Pour finir, regardons un exemple extrême du genre « tous les défauts réunis en même temps », provenant d’un grand télescope de la classe 1 mètre. Photographier avec ce genre de télescope n’a en réalité rien d’agréable — il utilise une monture altazimutale et un rotateur de champ, et lorsqu’on vise des cibles à moins de 20 degrés du zénith, pour maintenir la position de la cible le rotateur de champ tourne à très grande vitesse, ce qui fait apparaître des aigrettes de diffraction dédoublées, dont l’angle diffère à chaque image, et il arrive même qu’une seule et même photo comporte deux aigrettes d’angles différents.

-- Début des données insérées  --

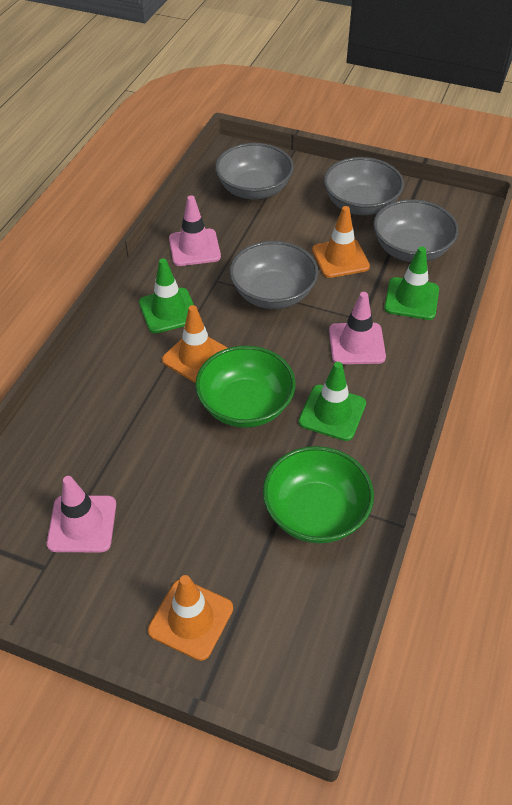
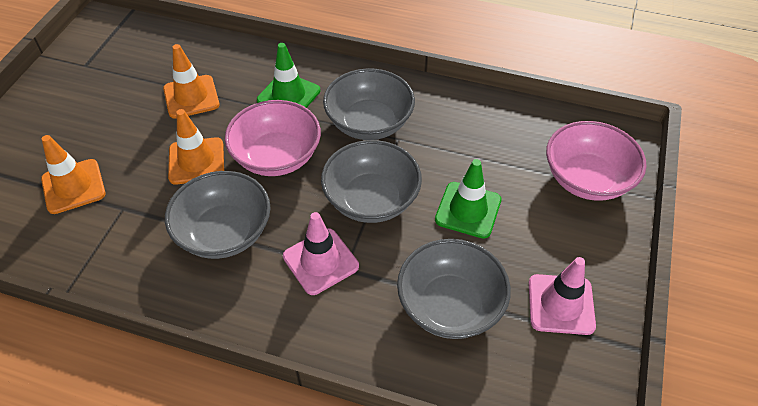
green bowl: [195,346,295,428] [263,446,374,544] = 2 -> none = 0
green traffic cone: [139,258,194,333] [299,362,366,441] [384,246,439,320] = 3 -> [257,43,320,108] [435,159,501,238] = 2
pink bowl: none = 0 -> [225,100,321,176] [546,121,647,201] = 2
pink traffic cone: [47,476,116,553] [169,195,221,266] [329,292,386,364] = 3 -> [283,212,359,295] [529,257,596,335] = 2

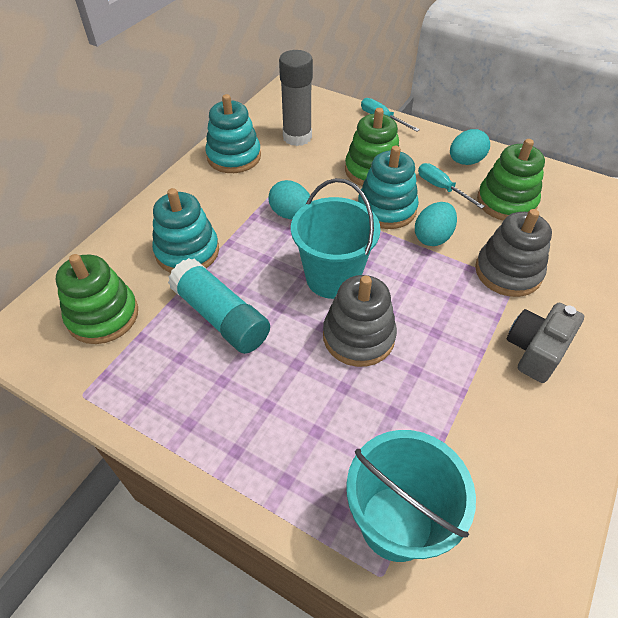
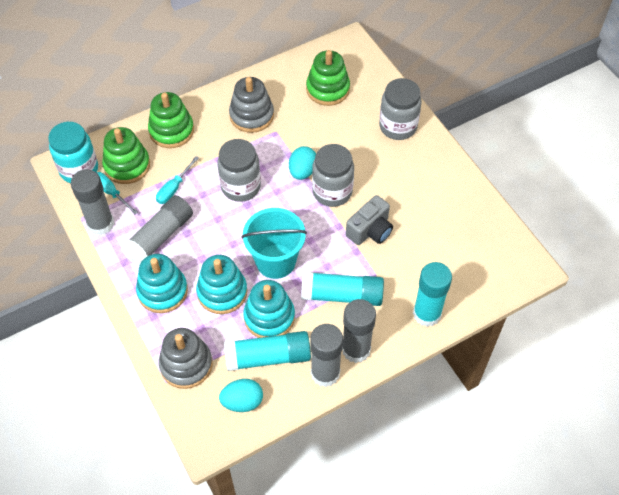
grey glue stick: [279,50,313,146] = 1 -> [71,169,114,235] [121,195,193,266] [310,324,343,387] [342,299,376,363] = 4
grey jar: none = 0 -> [217,139,261,202] [312,144,354,207] [379,78,422,140] = 3
turquoise bucket: [291,178,381,299] [346,430,476,562] = 2 -> [241,208,307,279] = 1
turquoise egg: [269,180,310,220] [415,202,457,246] [450,129,490,165] = 3 -> [219,379,263,412] [289,146,316,180] = 2
turquoise glue stick: [168,258,270,354] = 1 -> [224,331,311,371] [301,272,384,306] [413,262,452,327] = 3
turquoise jar: none = 0 -> [48,122,98,183] = 1

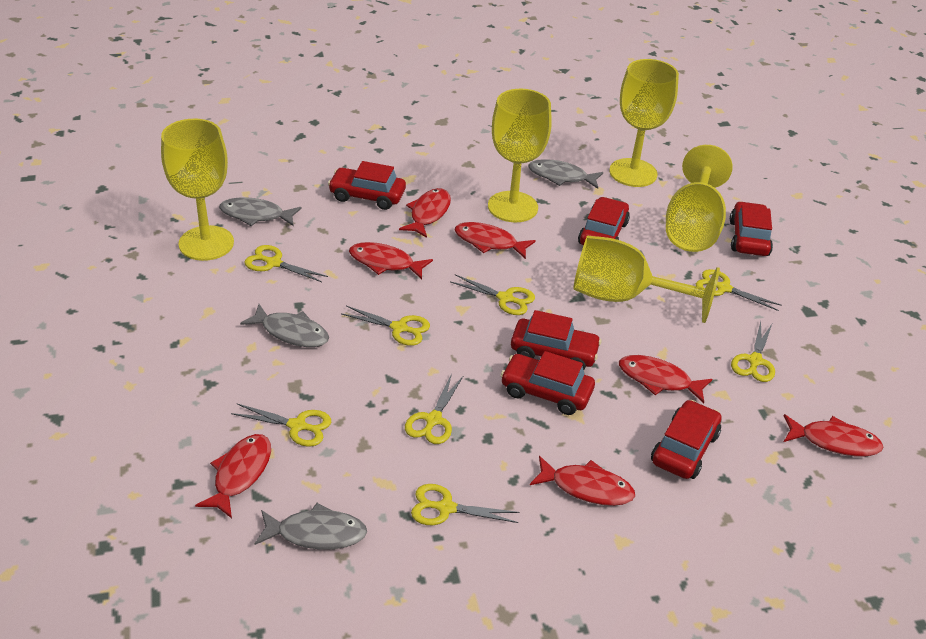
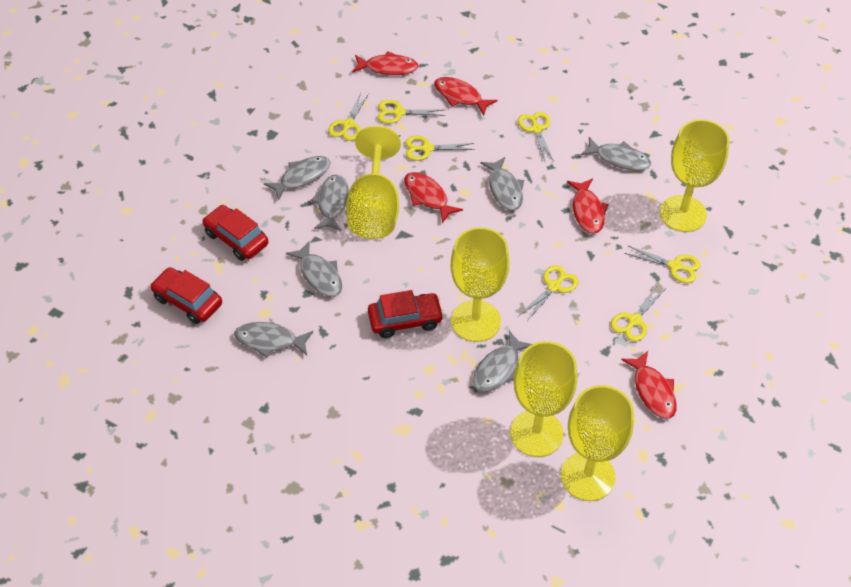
grey fish: [219,197,301,226] [240,304,329,347] [254,503,367,550] [528,159,603,189] = 4 -> [234,322,313,358] [264,156,331,200] [286,241,342,297] [311,174,349,231] [473,331,532,392] [480,157,524,210] [581,137,651,171] = 7
red car: [328,161,406,210] [500,351,595,415] [511,310,602,370] [578,197,630,245] [651,400,722,479] [730,201,773,256] = 6 -> [150,267,222,324] [202,205,269,261] [368,290,444,338] = 3
red fish: [195,434,271,518] [349,242,433,279] [399,188,451,238] [455,222,536,259] [530,456,635,506] [619,355,712,403] [784,414,884,457] = 7 -> [352,51,418,75] [404,172,463,223] [434,77,498,116] [567,178,609,234] [621,351,677,419] = 5
yellow scissors: [231,403,331,447] [244,245,328,282] [342,306,430,346] [405,374,464,444] [411,484,520,525] [451,275,535,315] [696,269,782,311] [731,321,775,382] = 8 -> [328,93,369,141] [378,100,446,124] [405,136,475,161] [518,112,554,162] [520,265,578,321] [610,285,666,342] [625,246,700,283] = 7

Les défauts combinés de l’image d’un grand télescope : aigrettes de diffraction dédoublées, ligne défectueuse et suspicion d’AMP GLOW

Cette image comporte en outre une defect column (dont le traitement est relativement simple), ainsi que quelque chose qui suinte sur le côté et qui ressemble à de l’AMP GLOW, avec l’aspect de moisissures sur un mur. Pour ce type de défauts combinés, il n’existe pas de solution toute prête ; on ne peut que les décomposer un à un et les affronter séparément — c’est aussi la norme en post-production astronomique : les données parfaites n’existent pas, et ce que nous pouvons faire, c’est trouver pour chaque problème sa solution.